Smoothed mean on +/- 1 week from target

,

I'm trying to do a smoothed mean on weeks, but need to do it on the +/- 1 week before and after the target week, and the overlap from week 52/53 to week 1 is giving me a few issues. I can hardcode it with a for loop and a few if statements and make it work, but I'm convinced there is a more elegant solution.

I'm looking for a data.frame output with two columns, weeks ranging 1:53 and where value is a smoothed mean. For week 1 it should average week 53, 1 and 2. For week 53 the average should consist of the values in week 52, 53 and 1. It would be great if it could be used as a summary function after a dplyr::group_by pipe.

I have generated a few years of weekly data:

week <- c(1:53, 1:52, 1:52)

tibble(week = week,
             value = rnorm(n = length(week)))

Edit: I'm looking for a solution that summarise into distinct weeks, but where the mean also includes the neighboring weeks.

I like the slider package for sliding window things.

library(tidyverse)
library(slider)

example_df <- tibble(week =  c(1:53, 1:52, 1:52),
       value = rnorm(n = length(week))) 

example_df$mean <- example_df %>% 
                    slide_dbl(~mean(.x$value),
                              .before=1,.after = 1)

Thanks for looking at this problem!

This doesn't summarise the data.frame to distinct weeks but is "sliding" over the whole data. I'm looking for a solution that summarise into distinct weeks, but where the mean also includes the neighboring weeks.

The description might be a bit confusing. I'll change it a bit.
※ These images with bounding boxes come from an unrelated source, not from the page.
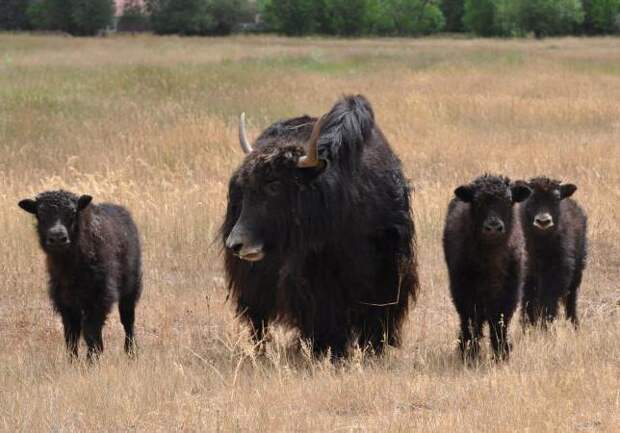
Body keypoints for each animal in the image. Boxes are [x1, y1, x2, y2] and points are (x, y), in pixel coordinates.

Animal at [18, 191, 142, 360]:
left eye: (72, 212)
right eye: (41, 213)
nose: (58, 238)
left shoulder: (100, 297)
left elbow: (90, 331)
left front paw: (92, 359)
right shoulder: (66, 302)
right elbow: (71, 335)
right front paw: (73, 361)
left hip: (131, 287)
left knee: (128, 320)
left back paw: (131, 351)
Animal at [444, 174, 532, 360]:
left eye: (509, 200)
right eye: (477, 201)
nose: (493, 227)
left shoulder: (509, 294)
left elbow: (499, 323)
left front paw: (501, 354)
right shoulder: (465, 292)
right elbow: (471, 322)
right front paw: (470, 354)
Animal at [520, 176, 588, 328]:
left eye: (556, 198)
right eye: (531, 197)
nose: (543, 221)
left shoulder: (558, 271)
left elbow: (548, 299)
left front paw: (544, 325)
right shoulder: (528, 273)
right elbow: (528, 299)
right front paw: (528, 325)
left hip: (577, 272)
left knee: (571, 299)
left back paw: (574, 325)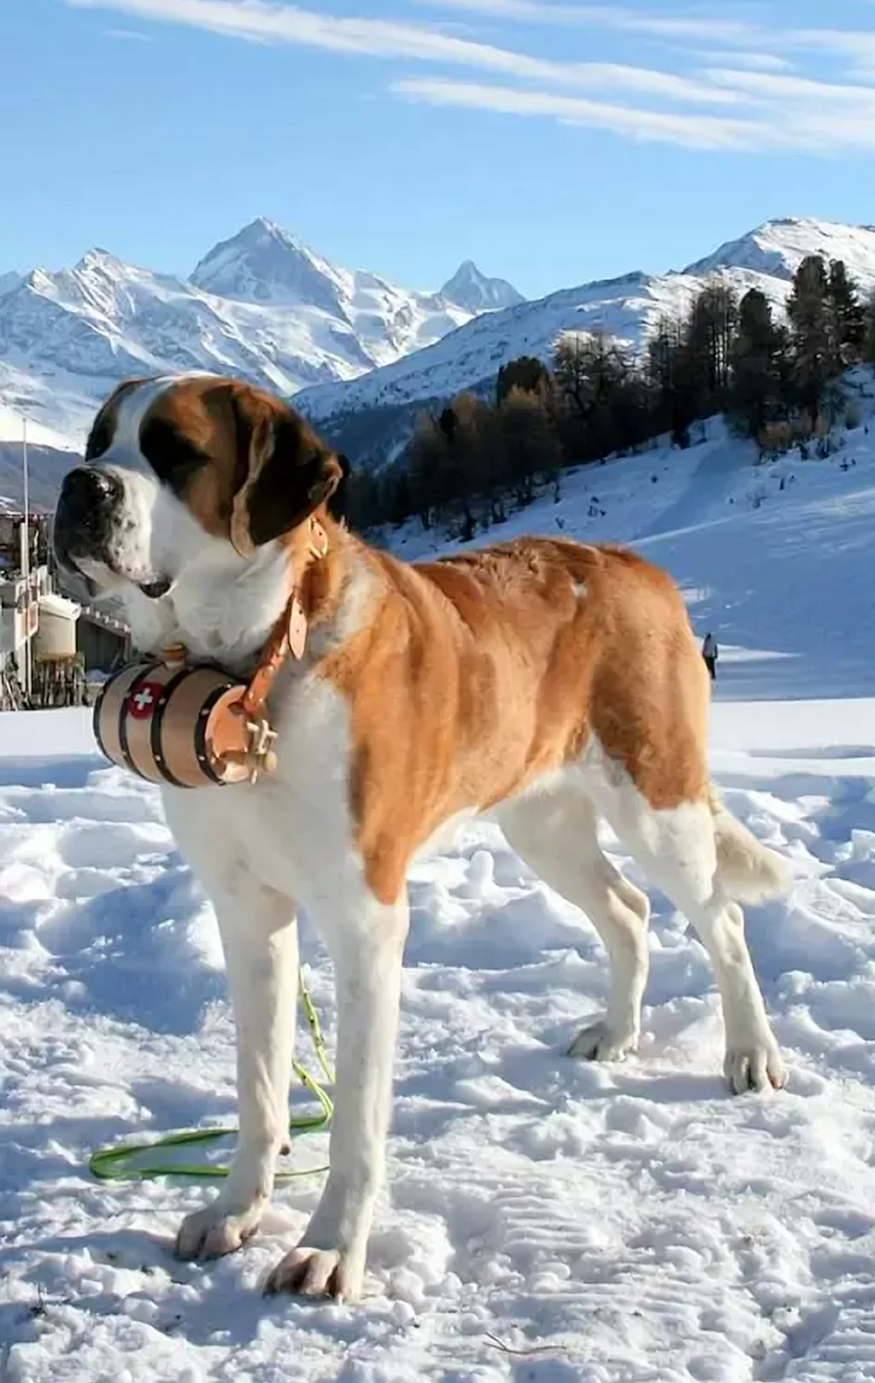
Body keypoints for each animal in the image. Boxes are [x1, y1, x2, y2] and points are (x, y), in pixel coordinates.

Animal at [54, 373, 790, 1300]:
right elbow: (258, 1083)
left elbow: (357, 1116)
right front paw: (235, 1210)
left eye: (173, 451)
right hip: (540, 821)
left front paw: (329, 1248)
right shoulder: (247, 911)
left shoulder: (366, 920)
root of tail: (632, 563)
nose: (79, 487)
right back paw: (617, 1033)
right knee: (626, 908)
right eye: (96, 442)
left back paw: (750, 1054)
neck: (252, 661)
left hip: (660, 804)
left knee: (719, 917)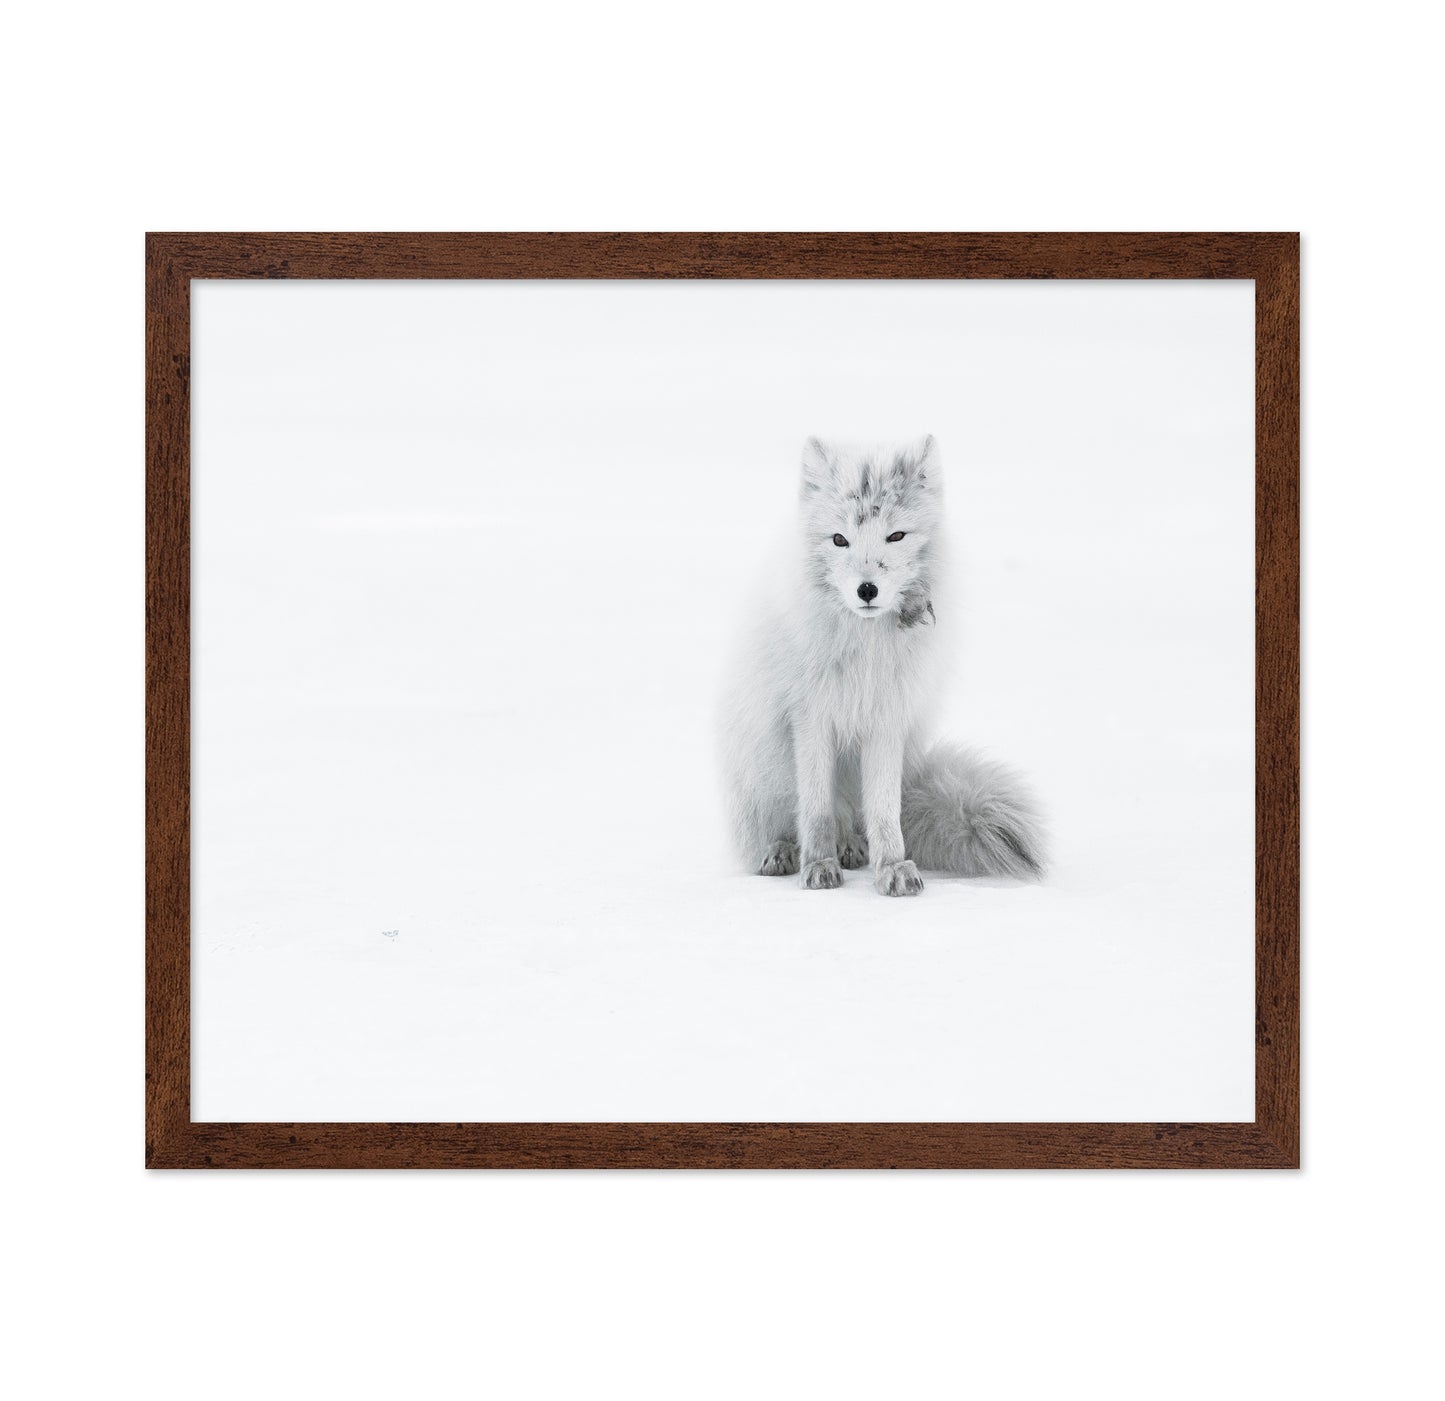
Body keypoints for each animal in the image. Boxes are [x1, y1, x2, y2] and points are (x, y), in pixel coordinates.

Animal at [721, 435, 1045, 897]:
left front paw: (892, 867)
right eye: (840, 540)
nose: (867, 590)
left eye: (896, 536)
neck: (865, 651)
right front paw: (817, 865)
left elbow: (885, 812)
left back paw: (852, 847)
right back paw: (783, 852)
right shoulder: (810, 718)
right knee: (786, 823)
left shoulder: (887, 719)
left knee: (856, 820)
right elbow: (815, 809)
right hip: (761, 770)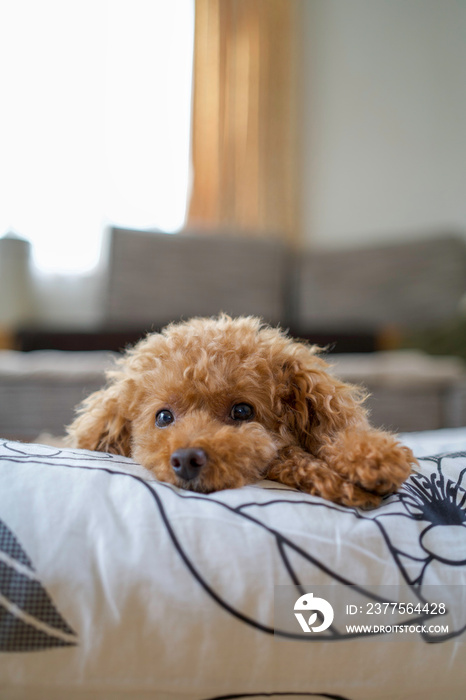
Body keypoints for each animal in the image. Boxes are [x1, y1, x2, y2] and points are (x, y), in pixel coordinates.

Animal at [66, 318, 416, 508]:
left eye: (243, 410)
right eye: (163, 417)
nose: (186, 460)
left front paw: (372, 457)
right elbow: (289, 456)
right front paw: (340, 482)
I wouldn't swear that I understand your goal, but I think you can summarise by week the smoothed means and make a composite mean (of means)
assuming you adopt my proposal, continue it with:

example_df %>% 
        group_by(week) %>% 
        summarise(mean=mean(mean))

I'm looking for a solution like below, but where I can easily change the "window" of weeks.

library(tidyverse)
example_df <- tibble(week =  c(1:53, 1:52, 1:52),
                     value = rnorm(n = length(week))) 


get_weeks <- function(week){
  
  if(week == 1){
    week <- c(53, 1, 2)
  } else if(week == 53){
    week <- c(52, 53, 1)
  } else {
    week <- c(week - 1, week, week + 1)
  }
  week
}

tibble(week = 1:53,
       value = sapply(1:53,
       function(x){
         weeks_to_keep <- get_weeks(x)
         
         example_df %>%
           filter(week %in% weeks_to_keep) %>%
           pull(value) %>%
           mean(.)
       }))

to change the window of my proposal would involve changing the numbers in : .before=1,.after = 1

Yes, but my example data is overly simplified as I have a few hundred thousand observations in each week per year, so running the slider like that is not possible. I think I'll try to generalise the get_weeks function to be more like the slider function with "before" and "after" params.

Thanks for trying to help me though. It's much appriciated.